Jonathan Guard, Director, Commercial Markets, LexisNexis Risk Solutions, UK and Ireland looks at how insurance providers can utilise the latest data and technology for protection and prevention ahead of what could be the coldest January and February the UK has experienced in decades.
In 2018 the infamous ‘Beast from the East’ cost UK insurance providers over £300 million in claimsi. Now scientists are warning that the first two months of 2020 could see temperatures dip even lower, pushing the potential cost of claims higher still.
With extreme weather set to become more commonly attributed tied to climate changes, insurance providers are calling on more data to help reduce their exposure to risk and improve their resilience to weather related losses.
Improvements in the accuracy of weather predictions are already allowing preventative action to be taken ahead of severe weather events, reducing the eventual cost of claims. In addition, the depth and breadth of data for the property, the policyholder and the location combined with data visualisation tools are evolving to give insurance providers a clearer picture of risk. This is not only valuable for pricing but for working out accumulations across a book of business and exposures as events unfold.
What a difference data makes
The ability to predict flooding for example has improved through access to detailed flood information going right back to the time just after the end of WWII – 1946. Adding this historical information brings a greater level of accuracy to assessing flood risk which goes right down to the individual property. We can even determine the different risks at the front of the property versus the back.
We must also credit LiDAR technology for the depth of knowledge we now have around environmental risks. Using the pulse from a laser to collect measurements, LiDAR enables 3D models and maps of terrain, showing buildings, trees and water levels for the whole of the UK. The insights provided are particularly valuable in flood modelling, as the data can be coupled with soil type, average rainfall and river gauge monitoring and used to accurately predict where water will go in a flood. It can also be used to show effectiveness and any potential consequences of manmade flood defences.
Data on the average or expected weather conditions, coupled with soil type, soil shrink and swell and likelihood of landslides already enable us to create a subsidence/heave risk score which can be used in insurance pricing. The next step is adding data on the location and height of the 300 million trees across England and Wales. This can not only help bring greater accuracy to subsidence and heave risk, but can be used to understand the potential impact of tree damage in storms, highlighting the area of potential impact, and any buildings in that ‘at-risk’ zone.

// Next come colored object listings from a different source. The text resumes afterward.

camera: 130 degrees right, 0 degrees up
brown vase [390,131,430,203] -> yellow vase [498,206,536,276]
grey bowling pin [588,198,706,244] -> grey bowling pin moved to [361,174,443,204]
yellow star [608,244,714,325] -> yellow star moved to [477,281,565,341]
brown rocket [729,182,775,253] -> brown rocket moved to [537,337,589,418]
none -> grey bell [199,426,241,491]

Using data on trees, the risks of soil swelling or contraction is much easier to determine, bringing the risk prediction down to individual building level.

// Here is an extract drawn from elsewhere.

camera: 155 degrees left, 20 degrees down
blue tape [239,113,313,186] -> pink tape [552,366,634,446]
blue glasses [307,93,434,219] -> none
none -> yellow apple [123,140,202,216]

Now that we have such a fine degree of understanding of environmental risk, the next natural step is to bring in historic claims data through a contributory database of property claims. This can enable insurance providers to consider outcomes for past claims relating to both the individual and the property, whether or not they have had a policy with the insurance provider in the past.
This enables more accurate risk assessment and pricing, and also highlights how best to support their customers both prior to and following an extreme weather event.
With extreme weather conditions becoming more and more common – with snow storms in February or heatwaves in July – the insurance industry must continue to adapt and utilise the latest tech and data. Only in this way can they ensure they will always have the best possible understanding of potential losses and the opportunities that exist to help customers prepare for extreme weather events.